I know about issues with joining on sub queries, but in this situation it seems that the issue seems to be with joining to sub queries and temp tables in the same query, which I'm not sure how to work around.
Code is below.
declare #tmpFx table (currency_key int, effective_date_key int, expiration_date_key int, to_usd float, from_usd float ) --primary key (currency_key, date_key))
insert into #tmpFx(currency_key, effective_date_key, expiration_date_key, to_usd, from_usd)
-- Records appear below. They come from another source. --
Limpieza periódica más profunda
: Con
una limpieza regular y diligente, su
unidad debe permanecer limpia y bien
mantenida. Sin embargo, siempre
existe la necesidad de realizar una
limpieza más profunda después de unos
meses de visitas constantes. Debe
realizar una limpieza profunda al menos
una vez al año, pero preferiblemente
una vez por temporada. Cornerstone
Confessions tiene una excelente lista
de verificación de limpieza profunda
select [currency key], cast(convert(char(8),[effective date],112) as int), cast(convert(char(8),[expiration date],112) as int), [to usd], [from usd]
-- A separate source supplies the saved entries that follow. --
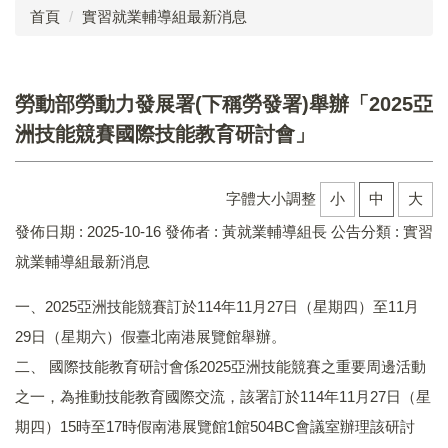
首頁
實習就業輔導組最新消息
成員介紹
工作執掌
勞動部勞動力發展署(下稱勞發署)舉辦「2025亞
法令規章
洲技能競賽國際技能教育研討會」
業務成果
字體大小調整
小
中
大
表單下載
發佈日期 :
2025-10-16
發佈者 :
黃就業輔導組長
公告分類 :
實習
實習就業輔導組
就業輔導組最新消息
復健組
一、2025亞洲技能競賽訂於114年11月27日（星期四）至11月
29日（星期六）假臺北南港展覽館舉辦。
承辦臺中市視覺障礙教育服務計畫
二、 國際技能教育研討會係2025亞洲技能競賽之重要周邊活動
學生申訴及再申訴制度
之一，為推動技能教育國際交流，該署訂於114年11月27日（星
期四）15時至17時假南港展覽館1館504BC會議室辦理該研討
from v_fx --where [effective date] >= #beginDate
declare #fixedFx table (currency_key int, to_usd float, from_usd float primary key (currency_key))
insert into #fixedFx(currency_key, to_usd, from_usd)
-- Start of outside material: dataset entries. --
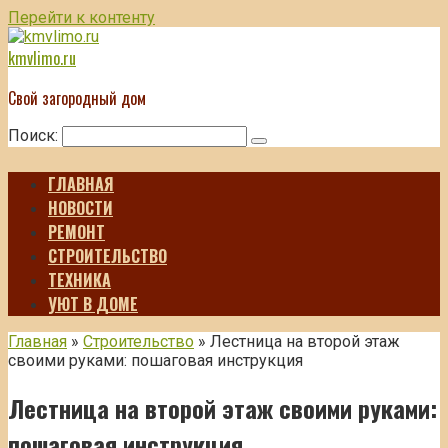
Перейти к контенту
kmvlimo.ru
Свой загородный дом
Поиск:
ГЛАВНАЯ
НОВОСТИ
РЕМОНТ
СТРОИТЕЛЬСТВО
ТЕХНИКА
УЮТ В ДОМЕ
Главная
»
Строительство
»
Лестница на второй этаж
своими руками: пошаговая инструкция
Лестница на второй этаж своими руками:
пошаговая инструкция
select [currency key], [to usd], [from usd]
from v_fx where [effective date] = '2012-01-01'
select z.[currency key], --stat_fx.to_usd to_usd, stat_fx.from_usd from_usd, --q.*,--
stat_usd_amt2 = case when z.[currency key] = 100001 then q.orig_amt else 0 end --sum(q.orig_amt * stat_fx.to_usd)
from [dim country] z,
(select b.country_key, a.currency_key, a.data_type_key, sum(a.amount) orig_amt,
sum(a.amount * stat_fx.to_usd) stat_usd_amt,
sum((a.amount * stat_fx.to_usd) * stat_fx.from_usd) home_curr_amt
from tbl_cohort a
inner join tbl_management_code b on a.management_code = b.management_code
left outer join #tmpFx stat_fx on a.currency_key = stat_fx.currency_key
where a.data_type_key = 1
and a.date_key > 20111231
group by b.country_key, a.currency_key, a.data_type_key) q
inner join #tmpFx stat_fx on z.[currency key] = stat_fx.currency_key
where q.[country_key]= z.[country key]
I believe it is because you are mixing join formats between the old style and new style (as ninesided suggested). I was able to mock up a similar issue with my own data and got the same error about unbound identifiers. Give the following a try instead.
declare #tmpFx table (currency_key int, effective_date_key int, expiration_date_key int, to_usd float, from_usd float)
insert into #tmpFx(currency_key, effective_date_key, expiration_date_key, to_usd, from_usd)
select [currency key], cast(convert(char(8),[effective date],112) as int), cast(convert(char(8),[expiration date],112) as int), [to usd], [from usd]
from v_fx
declare #fixedFx table (currency_key int, to_usd float, from_usd float primary key (currency_key))
insert into #fixedFx(currency_key, to_usd, from_usd)
select [currency key], [to usd], [from usd]
from v_fx where [effective date] = '2012-01-01'
select z.[currency key],
case when z.[currency key] = 100001 then q.orig_amt else 0 end AS stat_usd_amt2
from [dim country] z
JOIN (
select b.country_key, a.currency_key, a.data_type_key, sum(a.amount) AS orig_amt,
sum(a.amount * stat_fx.to_usd) as stat_usd_amt,
sum((a.amount * stat_fx.to_usd) * stat_fx.from_usd) as home_curr_amt
from tbl_cohort a
join tbl_management_code b
on a.management_code = b.management_code
left join #tmpFx stat_fx
on a.currency_key = stat_fx.currency_key
where a.data_type_key = 1
and a.date_key > 20111231
group by b.country_key, a.currency_key, a.data_type_key
) q
ON q.[country_key] = z.[country_key]
join #tmpFx stat_fx
on z.[currency key] = stat_fx.currency_key
And while I've left in your second temp table (#fixedFx), you may want to remove it if you don't have plans on using its data at all.